As the average American woman, the majority of us do not have the time, patience or resources to make our holiday table "picture perfect", and we set our expectations too high. As a result we feel less tolerance for family and are unable to enjoy the time we have together. It is nearly impossible to eliminate all holiday-related stress. This holiday season get ready by setting realistic expectations and realize you are entitled to reduce stress in your life. Things aren't going to be perfect, and its o.k.!! Here are some suggestions on how to accomplish just that.

- Exercise and eat right. A healthy diet makes you less susceptible to stress and sickness.

- Sleep. Lack of sleep can lead to exhaustion and decrease your ability to manage stress. So you need at least 6 to 8 hours a night.

- Laugh. Do it EVERYDAY! Laughter increase relaxation and in turn can decrease stress. A good belly laugh also improves breathing and help digestion.

- Set priorities. Decide what is REALLY important and delegate the less important items.

- Do ONE thing at a time. Create a to-do list. Even if you are not a list-maker, please use this organizational tool during this one season. Chores, shopping and family visits are not the stressors -it's your anticipation of them that can seem overwhelming. Plan to tackle one or two things per day, you will accomplish more if you do one thing at a time and give it your full attention. Trying to multitask will only leave you with 5 things partially done. 

- Plan to cook when you have time - perhaps the weekends. Make soups or casseroles to freeze for enjoyment on hectic days. 

- Learn to say NO. Saying no during the holiday season isn't always easy, but you DO NOT have to accept every party invitation or always bake your infamous pie. Take on only as much as you feel you can handle. Think carefully about your motives for attending parties. Sometimes we can "over-book" ourselves during the holidays because we have a problem saying no. Just because you receive an invitation does not mean that you have to attend!

- Lower your expectations. If you aren't able to hire an interior decorator, the chances of you making your house look like the North Pole in time for your holiday gathering are slim. Realize that not every present is going to look like it was gift-wrapped at a department store and not every meal is going to be gourmet. You can eliminate a lot of stress by lowering the expectations you have of yourself and others.

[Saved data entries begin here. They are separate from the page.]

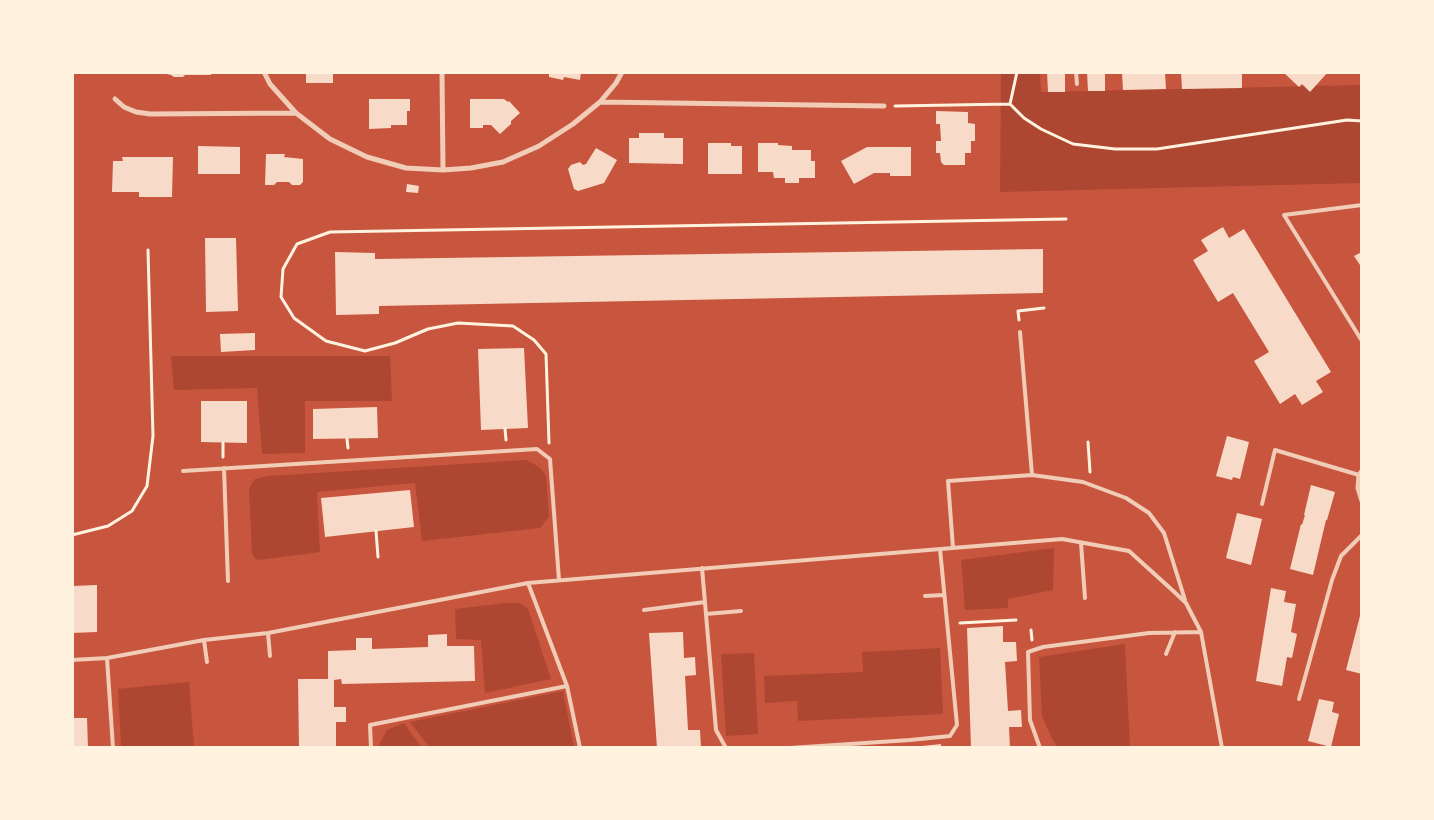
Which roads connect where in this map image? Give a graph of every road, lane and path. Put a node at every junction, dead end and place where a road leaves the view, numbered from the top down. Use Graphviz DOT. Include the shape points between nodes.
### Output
graph roads {
  1 [pos="264,72"];
  2 [pos="442,72"];
  3 [pos="622,72"];
  4 [pos="1017,72"];
  5 [pos="1076,72"];
  6 [pos="1077,84"];
  7 [pos="115,99"];
  8 [pos="600,102"];
  9 [pos="1010,104"];
  10 [pos="884,106"];
  11 [pos="296,113"];
  12 [pos="1362,121"];
  13 [pos="443,170"];
  14 [pos="1362,205"];
  15 [pos="1066,218"];
  16 [pos="148,250"];
  17 [pos="1044,308"];
  18 [pos="1018,311"];
  19 [pos="1020,332"];
  20 [pos="1362,341"];
  21 [pos="1088,442"];
  22 [pos="550,459"];
  23 [pos="224,468"];
  24 [pos="183,471"];
  25 [pos="1360,473"];
  26 [pos="1032,475"];
  27 [pos="1091,485"];
  28 [pos="1362,502"];
  29 [pos="1262,504"];
  30 [pos="376,531"];
  31 [pos="72,535"];
  32 [pos="1362,535"];
  33 [pos="1081,543"];
  34 [pos="953,548"];
  35 [pos="940,549"];
  36 [pos="378,557"];
  37 [pos="702,568"];
  38 [pos="228,580"];
  39 [pos="559,580"];
  40 [pos="528,583"];
  41 [pos="944,595"];
  42 [pos="925,596"];
  43 [pos="1084,598"];
  44 [pos="705,602"];
  45 [pos="1186,603"];
  46 [pos="644,610"];
  47 [pos="741,611"];
  48 [pos="706,614"];
  49 [pos="1016,620"];
  50 [pos="947,624"];
  51 [pos="1174,632"];
  52 [pos="1201,632"];
  53 [pos="268,633"];
  54 [pos="204,640"];
  55 [pos="1166,654"];
  56 [pos="270,656"];
  57 [pos="107,658"];
  58 [pos="72,660"];
  59 [pos="207,662"];
  60 [pos="567,686"];
  61 [pos="1299,699"];
  62 [pos="113,748"];
  63 [pos="371,748"];
  64 [pos="580,748"];
  65 [pos="726,748"];
  66 [pos="790,748"];
  67 [pos="1040,748"];
  68 [pos="1222,748"];
  1 -- 11 [label="street" via="270,84"];
  2 -- 13 [label="street"];
  3 -- 8 [label="street"];
  4 -- 9 [label="path"];
  5 -- 6 [label="lane"];
  7 -- 11 [label="street" via="124,108 150,114"];
  8 -- 10 [label="street"];
  8 -- 13 [label="street" via="539,146 503,162"];
  9 -- 10 [label="path"];
  9 -- 12 [label="path" via="1041,129 1073,144 1115,149 1157,150 1347,120"];
  11 -- 13 [label="street" via="330,139 366,157 406,168"];
  14 -- 20 [label="lane" via="1284,215"];
  15 -- 22 [label="path" via="330,232 297,244 282,269 281,297 294,318 326,341 365,351 428,329 458,323 513,326 534,340 546,354"];
  16 -- 31 [label="path" via="153,436 147,486 132,511 108,526"];
  17 -- 18 [label="path"];
  19 -- 26 [label="lane"];
  21 -- 27 [label="path"];
  22 -- 23 [label="lane" via="537,449"];
  22 -- 39 [label="lane"];
  23 -- 24 [label="lane"];
  23 -- 38 [label="lane"];
  25 -- 28 [label="street" via="1358,488"];
  25 -- 29 [label="lane" via="1275,450"];
  26 -- 27 [label="lane"];
  26 -- 34 [label="lane" via="948,481"];
  27 -- 45 [label="lane" via="1126,498 1149,513 1164,533"];
  30 -- 36 [label="path"];
  32 -- 61 [label="lane" via="1341,556"];
  33 -- 34 [label="lane" via="1062,539"];
  33 -- 43 [label="lane"];
  33 -- 45 [label="lane" via="1129,551"];
  34 -- 35 [label="lane"];
  35 -- 37 [label="lane"];
  35 -- 41 [label="lane"];
  37 -- 39 [label="lane"];
  37 -- 44 [label="lane"];
  39 -- 40 [label="lane"];
  40 -- 53 [label="lane"];
  40 -- 60 [label="lane"];
  41 -- 42 [label="lane"];
  41 -- 50 [label="lane"];
  44 -- 46 [label="lane"];
  44 -- 48 [label="lane"];
  45 -- 52 [label="lane"];
  47 -- 48 [label="lane"];
  48 -- 65 [label="lane" via="716,730"];
  49 -- 50 [label="path"];
  50 -- 66 [label="lane" via="957,725 950,736"];
  51 -- 52 [label="lane"];
  51 -- 55 [label="lane"];
  51 -- 67 [label="lane" via="1043,647 1028,652 1030,720"];
  52 -- 68 [label="lane"];
  53 -- 54 [label="lane"];
  53 -- 56 [label="lane"];
  54 -- 57 [label="lane"];
  54 -- 59 [label="lane"];
  57 -- 58 [label="lane"];
  57 -- 62 [label="lane"];
  60 -- 63 [label="lane" via="370,725"];
  60 -- 64 [label="lane"];
}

- Ask for help. Unless you're able to replicate yourself, you probably can't do it all without feeling like you're being pulled in too many directions. The best way to get relief is to ask for help. If you are hosting a dinner, don't hesitate to ask for others to bring side dishes or desserts. They will not think of you as a horrible person!

- Let It Go. Holidays often drum up a lot of family baggage and unnecessary drama. Accepting your family for who they are and how they act, and learning to let things go, will do a lot as far as reducing stress. Some things just don't change, and the best way to deal with these challenges is to accept them and move on, as difficult as that may be.

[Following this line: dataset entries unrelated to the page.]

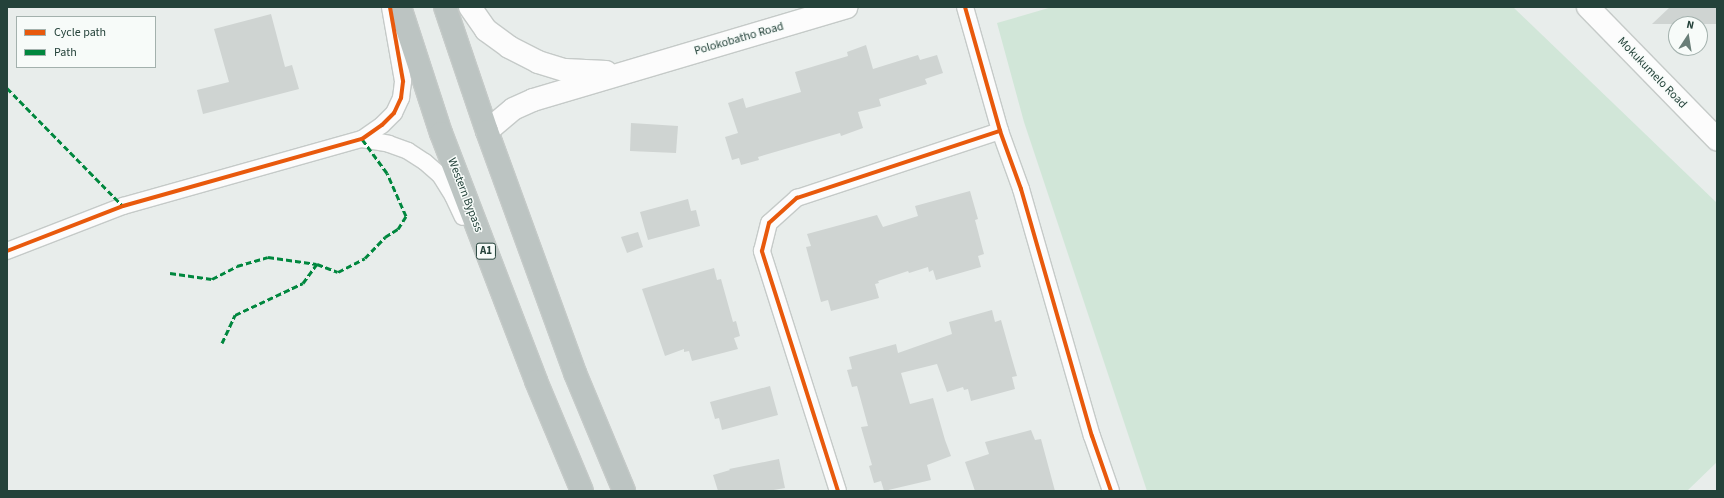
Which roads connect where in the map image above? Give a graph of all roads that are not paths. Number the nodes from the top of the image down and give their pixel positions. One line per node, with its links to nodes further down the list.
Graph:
1 (390, 7): 12 (street)
2 (400, 7): 15 (highway, Western Bypass / A1)
3 (445, 7): 10 (highway)
4 (470, 7): 9 (street)
5 (847, 7): 8 (street, Polokobatho Road)
6 (965, 7): 11 (street)
7 (1588, 7): 13 (street, Mokukumelo Road)
8 (810, 12): 9 (street, Polokobatho Road)
9 (632, 71): 10 (street)
10 (487, 131): 17 (highway)
11 (1000, 131): 18 (street); 19 (street)
12 (362, 139): 14 (street); 15 (street)
13 (1717, 139)
14 (7, 251)
15 (517, 331): 16 (highway, Western Bypass / A1)
16 (582, 491)
17 (624, 491)
18 (838, 491)
19 (1111, 491)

- Plan your holiday spending. One of the largest stressors during holiday season is the extra money that is being spent, or that you feel the need to spend. Do a thorough assessment of why you are giving gifts. Don't feel pressured to give gifts. 

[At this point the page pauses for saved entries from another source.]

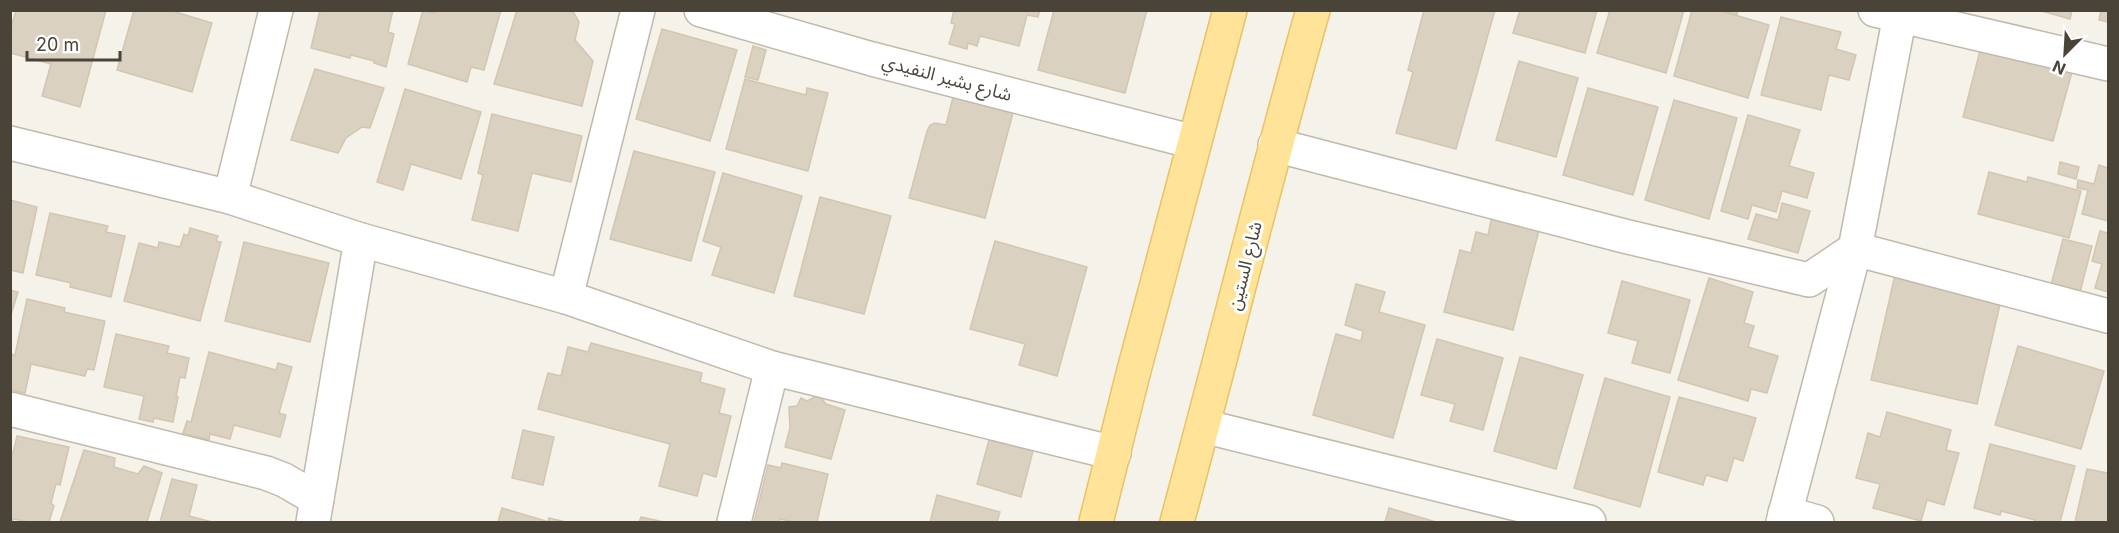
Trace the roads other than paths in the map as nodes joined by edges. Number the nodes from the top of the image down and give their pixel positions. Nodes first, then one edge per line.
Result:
1 (276, 10) edge
2 (639, 10) edge
3 (701, 10) edge
4 (1230, 10) edge
5 (1313, 10) edge
6 (1891, 12) edge
7 (2109, 64) edge
8 (1194, 142) junction
9 (10, 143) edge
10 (1275, 144) junction
11 (230, 197) junction
12 (361, 240) junction
13 (1855, 249) junction
14 (566, 297) junction
15 (2109, 316) edge
16 (772, 368) junction
17 (10, 409) edge
18 (1203, 426) junction
19 (1113, 453) junction
20 (315, 511) edge
21 (1784, 518) edge
22 (734, 522) edge
23 (1096, 522) edge
24 (1177, 522) edge
25 (1589, 522) edge
26 (1817, 522) edge

1 - 11 street
2 - 14 street
3 - 8 street, شارع بشير النفيدي
4 - 8 main road
5 - 10 main road, شارع الستين
6 - 7 street
6 - 13 street
8 - 19 main road
9 - 11 street
10 - 13 street
10 - 18 main road, شارع الستين
11 - 12 street
12 - 14 street
12 - 20 street
13 - 15 street
13 - 21 street
14 - 16 street
16 - 19 street
16 - 22 street
17 - 20 street
18 - 24 main road, شارع الستين
18 - 25 street
19 - 23 main road
21 - 26 street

- Spend some time with your children….young children. If your children are grown, borrow the neighborhood children!! Thanksgiving and Christmas are a great time to bake cookies and children are so much fun to have as helpers in the kitchen. Experiencing the holidays through the eyes of a child reminds us of excitement and joyful anticipation. 

Remember that the purpose of the holidays is not to spend a lot of money or to outdo last year's host - it's a time to gather with loved ones. Don't let the holidays or life become something you dread. Instead use these steps mentioned to prevent stress and depression that can descend during the holidays or anytime. With some planning and positive thinking you may find that you enjoy life a lot better than you ever thought was possible.

Last, but certainly not least, take time for yourself during the holidays. Everyone needs time to recharge their battery! Remember….you aren't an enterprise, and you aren't a cartoon! Create your own family traditions and focus on family time and fun!